Difference Between Speed and Acceleration

Speed and acceleration are two terms associated with the motion of a body and you can find them being used in physics in the correct sense. Speed is defined as the distance covered by a body in a particular unit of time irrespective of its direction. This is just one dimensional unit and hence a scalar quantity. When we talk about velocity, which is a similar term then we take the direction of the motion into consideration and that is why velocity is a vector quantity. This means that we can say that speed is the magnitude of velocity in a particular direction.

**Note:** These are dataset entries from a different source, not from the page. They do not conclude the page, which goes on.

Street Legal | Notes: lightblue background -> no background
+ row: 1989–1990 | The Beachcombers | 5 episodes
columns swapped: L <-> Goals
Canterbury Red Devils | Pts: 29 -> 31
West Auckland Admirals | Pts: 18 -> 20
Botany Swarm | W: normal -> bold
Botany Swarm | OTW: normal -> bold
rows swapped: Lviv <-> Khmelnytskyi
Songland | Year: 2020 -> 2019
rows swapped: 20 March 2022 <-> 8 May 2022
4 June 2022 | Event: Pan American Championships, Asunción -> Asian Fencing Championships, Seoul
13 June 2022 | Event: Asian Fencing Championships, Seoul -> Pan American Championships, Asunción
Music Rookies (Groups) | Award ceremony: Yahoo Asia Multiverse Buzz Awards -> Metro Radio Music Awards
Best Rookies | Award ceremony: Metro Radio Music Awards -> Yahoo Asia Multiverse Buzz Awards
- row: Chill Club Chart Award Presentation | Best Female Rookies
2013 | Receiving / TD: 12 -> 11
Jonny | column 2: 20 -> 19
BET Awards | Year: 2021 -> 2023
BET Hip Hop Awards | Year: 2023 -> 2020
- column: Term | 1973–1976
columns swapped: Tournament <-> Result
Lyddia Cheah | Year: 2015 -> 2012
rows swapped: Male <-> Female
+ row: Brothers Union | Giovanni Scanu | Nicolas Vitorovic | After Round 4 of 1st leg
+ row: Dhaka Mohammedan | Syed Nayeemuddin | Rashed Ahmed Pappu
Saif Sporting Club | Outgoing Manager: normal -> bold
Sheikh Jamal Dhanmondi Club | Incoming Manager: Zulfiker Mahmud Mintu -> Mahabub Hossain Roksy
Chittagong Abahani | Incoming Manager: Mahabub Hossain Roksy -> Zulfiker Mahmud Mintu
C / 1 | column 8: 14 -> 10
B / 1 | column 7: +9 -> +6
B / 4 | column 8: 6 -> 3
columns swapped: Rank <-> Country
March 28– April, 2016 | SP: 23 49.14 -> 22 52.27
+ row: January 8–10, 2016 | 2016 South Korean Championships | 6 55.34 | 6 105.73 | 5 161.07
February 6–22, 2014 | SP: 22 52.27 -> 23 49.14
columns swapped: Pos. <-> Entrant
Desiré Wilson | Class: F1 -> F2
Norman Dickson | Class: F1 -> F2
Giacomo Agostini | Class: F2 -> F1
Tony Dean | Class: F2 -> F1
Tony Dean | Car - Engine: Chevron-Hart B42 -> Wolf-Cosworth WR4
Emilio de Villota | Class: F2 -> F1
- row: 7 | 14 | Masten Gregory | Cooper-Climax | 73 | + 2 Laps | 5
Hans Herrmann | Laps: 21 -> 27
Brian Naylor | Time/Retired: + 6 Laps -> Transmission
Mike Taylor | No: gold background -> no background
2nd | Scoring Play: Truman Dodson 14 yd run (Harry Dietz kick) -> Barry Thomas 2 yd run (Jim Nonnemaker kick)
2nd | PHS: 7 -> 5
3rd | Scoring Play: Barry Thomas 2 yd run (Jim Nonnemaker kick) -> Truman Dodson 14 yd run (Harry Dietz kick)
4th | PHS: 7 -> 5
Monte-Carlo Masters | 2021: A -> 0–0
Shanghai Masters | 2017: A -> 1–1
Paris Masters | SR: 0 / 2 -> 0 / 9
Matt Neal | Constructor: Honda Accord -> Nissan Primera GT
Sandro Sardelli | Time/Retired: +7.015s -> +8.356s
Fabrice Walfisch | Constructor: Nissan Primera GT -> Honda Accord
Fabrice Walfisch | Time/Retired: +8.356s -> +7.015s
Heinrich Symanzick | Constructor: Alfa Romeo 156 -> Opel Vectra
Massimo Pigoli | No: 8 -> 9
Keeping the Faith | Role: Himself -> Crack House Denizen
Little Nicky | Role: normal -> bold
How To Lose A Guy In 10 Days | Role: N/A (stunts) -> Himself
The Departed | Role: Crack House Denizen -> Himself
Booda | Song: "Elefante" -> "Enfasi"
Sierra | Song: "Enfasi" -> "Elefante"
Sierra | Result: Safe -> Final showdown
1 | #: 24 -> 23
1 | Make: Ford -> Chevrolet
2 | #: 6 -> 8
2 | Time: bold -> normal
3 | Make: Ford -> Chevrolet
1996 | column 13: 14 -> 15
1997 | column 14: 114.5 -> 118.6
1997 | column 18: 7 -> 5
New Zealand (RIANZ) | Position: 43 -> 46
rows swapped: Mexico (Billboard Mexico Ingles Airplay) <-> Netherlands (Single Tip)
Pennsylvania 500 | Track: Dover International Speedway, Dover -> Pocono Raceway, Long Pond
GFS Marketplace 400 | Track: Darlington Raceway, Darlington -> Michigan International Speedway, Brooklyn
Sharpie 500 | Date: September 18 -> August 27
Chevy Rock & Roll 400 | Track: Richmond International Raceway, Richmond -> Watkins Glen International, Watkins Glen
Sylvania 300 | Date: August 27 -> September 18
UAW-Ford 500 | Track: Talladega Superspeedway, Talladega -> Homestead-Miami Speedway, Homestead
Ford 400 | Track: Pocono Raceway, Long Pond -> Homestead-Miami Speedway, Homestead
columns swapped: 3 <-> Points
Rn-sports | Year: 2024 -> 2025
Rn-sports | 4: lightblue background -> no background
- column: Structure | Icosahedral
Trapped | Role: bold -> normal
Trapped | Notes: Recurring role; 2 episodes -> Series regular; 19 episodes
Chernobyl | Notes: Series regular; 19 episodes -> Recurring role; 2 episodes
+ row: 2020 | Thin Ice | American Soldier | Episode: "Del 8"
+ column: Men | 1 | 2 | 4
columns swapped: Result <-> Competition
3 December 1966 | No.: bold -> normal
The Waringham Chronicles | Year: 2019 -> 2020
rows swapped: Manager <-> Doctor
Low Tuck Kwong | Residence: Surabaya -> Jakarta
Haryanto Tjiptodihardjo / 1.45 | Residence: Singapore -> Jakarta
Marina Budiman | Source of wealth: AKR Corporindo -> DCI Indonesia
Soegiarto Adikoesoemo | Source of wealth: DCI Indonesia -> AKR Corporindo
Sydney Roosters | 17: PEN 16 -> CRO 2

You can simply calculate speed by diving the total distance covered by the time taken to cover that distance. Acceleration is the word that we commonly use and hear in context to driving. It is the rate at which the speed is changed. Acceleration also considers direction so we can say that it is the rate of change of velocity instead of speed.

When we drive a car and increase the speed, we say that we are accelerating. This means that we are changing the speed. If you do not change the speed and drive at a constant speed without changing the direction then there will be zero acceleration but if speed remains same but direction is changed then there will be acceleration because we consider the direction in case of acceleration. Hence it is also a vector quantity.

The SI nit of speed is m/sec and that of acceleration is m/sec2. You must have heard a word called deceleration. It is the opposite of acceleration and it means that the object has gradually slowed down or come to rest.